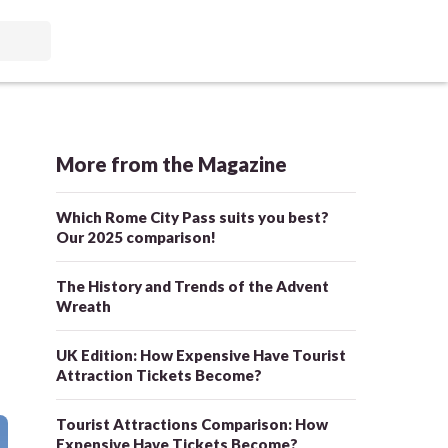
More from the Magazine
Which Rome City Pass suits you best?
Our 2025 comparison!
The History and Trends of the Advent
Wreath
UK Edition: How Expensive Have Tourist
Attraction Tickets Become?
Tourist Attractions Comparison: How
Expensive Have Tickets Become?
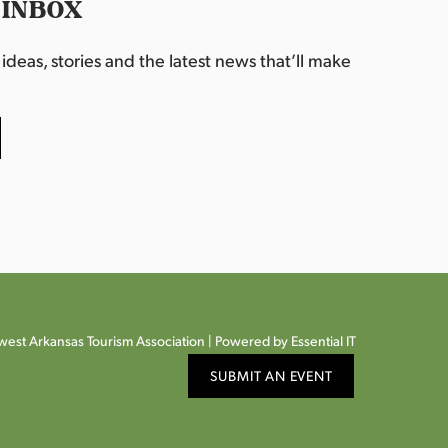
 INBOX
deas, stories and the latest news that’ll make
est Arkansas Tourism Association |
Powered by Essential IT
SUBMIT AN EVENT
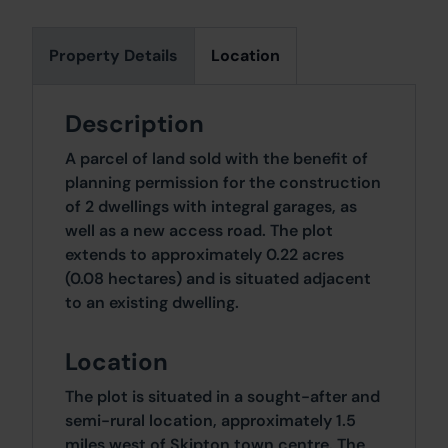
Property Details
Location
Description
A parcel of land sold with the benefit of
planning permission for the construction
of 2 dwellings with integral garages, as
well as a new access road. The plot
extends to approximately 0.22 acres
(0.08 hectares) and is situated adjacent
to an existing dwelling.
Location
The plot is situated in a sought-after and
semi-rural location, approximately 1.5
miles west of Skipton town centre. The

******

#### TASK DIRECTIONS:
All of the data needs repeating exactly, but the pictures do not.

#### ANSWER BELOW:
More from the Magazine
Which Rome City Pass suits you best?
Our 2025 comparison!
The History and Trends of the Advent
Wreath
UK Edition: How Expensive Have Tourist
Attraction Tickets Become?
Tourist Attractions Comparison: How
Expensive Have Tickets Become?
 INBOX
deas, stories and the latest news that’ll make
est Arkansas Tourism Association |
Powered by Essential IT
SUBMIT AN EVENT
Property Details
Location
Description
A parcel of land sold with the benefit of
planning permission for the construction
of 2 dwellings with integral garages, as
well as a new access road. The plot
extends to approximately 0.22 acres
(0.08 hectares) and is situated adjacent
to an existing dwelling.
Location
The plot is situated in a sought-after and
semi-rural location, approximately 1.5
miles west of Skipton town centre. The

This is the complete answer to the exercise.